In ovo feeding may also enhance the protective function of enteric mucosa. Hatchlings are very susceptible to the colonization of enteric pathogens due to minimal competitive exclusion by symbiotic microflora that populate the mucin layer of the gut mucosa.  The mucus gel layer of the intestinal epithelium is the first barrier to enteric infection. Smirnov et al. (2006) observed that in ovo feeding increased villus surface area at hatch and 3 days post-hatch by about 27% and 21%, respectively. Moreover, the proportion of goblet cells containing acidic mucin increased 50% over controls at 36 h after in ovo feeding, which corresponded to enhanced expression of the mucin mRNA.  Bohorquez (2010) also observed in ovo feeding to significantly accelerate the maturation of the villi epithelial, mucus secretion, and colonization of commensal microflora in day-old turkey poults.  Hense, in ovo feeding may help improve the colonization resistance of enteric pathogens of neonatal chicks and poults.

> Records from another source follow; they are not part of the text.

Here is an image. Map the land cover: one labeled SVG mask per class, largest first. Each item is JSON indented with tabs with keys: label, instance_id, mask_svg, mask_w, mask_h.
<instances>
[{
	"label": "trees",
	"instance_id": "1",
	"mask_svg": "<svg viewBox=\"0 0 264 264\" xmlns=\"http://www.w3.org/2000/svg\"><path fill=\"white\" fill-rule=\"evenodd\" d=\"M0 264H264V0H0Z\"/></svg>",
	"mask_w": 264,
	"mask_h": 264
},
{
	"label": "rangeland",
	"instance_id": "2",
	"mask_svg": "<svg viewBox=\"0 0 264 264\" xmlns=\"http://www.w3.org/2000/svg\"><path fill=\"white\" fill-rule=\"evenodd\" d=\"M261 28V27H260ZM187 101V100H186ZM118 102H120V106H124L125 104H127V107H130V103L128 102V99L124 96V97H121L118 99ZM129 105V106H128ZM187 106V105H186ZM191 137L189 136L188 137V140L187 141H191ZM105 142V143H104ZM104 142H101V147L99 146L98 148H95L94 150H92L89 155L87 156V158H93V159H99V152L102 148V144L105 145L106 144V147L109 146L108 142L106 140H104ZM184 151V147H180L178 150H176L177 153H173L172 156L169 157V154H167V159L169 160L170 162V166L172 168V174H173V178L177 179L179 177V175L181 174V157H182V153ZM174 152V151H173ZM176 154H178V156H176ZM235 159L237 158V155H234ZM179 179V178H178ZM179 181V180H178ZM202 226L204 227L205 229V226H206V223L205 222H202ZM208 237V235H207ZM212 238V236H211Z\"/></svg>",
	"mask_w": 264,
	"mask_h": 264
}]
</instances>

In ovo feeding improves glycogen status


Glycogen reserves in the avian embryo provide the critical energy needed for hatching.  In turkeys, extensive embryonic mortality occurs toward the end of the incubation period when hatching-related events occur, such as pipping of the egg membrane and shell, beginning of pulmonary respiration, and the actual egg emergence (Christensen et al., 1992, 2000, 2001).  Glycogen reserves in the chick embryo are significantly depleted before hatch in order to meet the high energy demand of emergence (Freeman, 1965, 1969; Freeman and Manning, 1971).  Hepatic and muscle glycogen reserves are depleted due to carbohydrate utilization for muscular activity during the hatching process (George and Iype, 1963; Bakhuis, 1974; John et al., 1987, 1988) and for post-hatch growth, activity and maintenance (Warriss et al., 1988).

 

Uni and Ferket (2003) demonstrated that turkey poults in ovo fed HMB had approximately a 40% increase in hepatic glycogen over the injected and non-injected controls.  Moreover, hatchability rates were positively correlated with liver glycogen content of turkey and chick embryos before hatch (Uni and Ferket, 2003).  Other experiments revealed that in ovo feeding carbohydrates and protein (Uni and Ferket 2004) or carbohydrates and/or HMB (Uni et al., 2005) increased broiler hatching bodyweights, relative pectoralis breast muscle and improved hepatic glycogen reserves by 75% and 47% over the controls at 20 days of incubation and hatch, respectively.  Foye et al. (2006) observed that in ovo feeding saline solutions containing egg white protein and HMB increased liver glycogen at hatch and breast muscle glycogen content through to 7 days post-hatch.  In another experiment, Foye et al. (2005a) observed poults in ovo fed saline solutions of .1% HMB and/or .7% arginine had over 75% greater total liver glycogen content and hepatic glucose-6-phosphatase activity than controls.  In ovo feeding clearly enhances glycogen status as indicated by hepatic gluconeogenic activity and hepatic glycogen reserves, which provide the fuel needed to support the hatching process, thermal regulation, and rapid growth during the critical post-hatch period until sufficient energy resources are consumed upon feed intake initiation.

 


Figure 2.  The in-ovo feeding model.

 

In conclusion, in ovo feeding offers promise of sustaining the progress in production efficiency and welfare of commercial poultry.  Although selection for fast growth rate and meat yield may favor the modern broiler to become a more altricial (birds like pigeons and songbirds that require parental feeding after hatch), proper early nutrition and in ovo feeding may help these birds adapt to a carbohydrate-based diet and metabolism typical of a precocial bird (birds like chickens and ducks that require little parental nutritional support) at hatch.

Our research on in ovo feeding has established a new science of neonatal nutrition, and we are gaining greater understanding of the developmental transition from embryo to chick.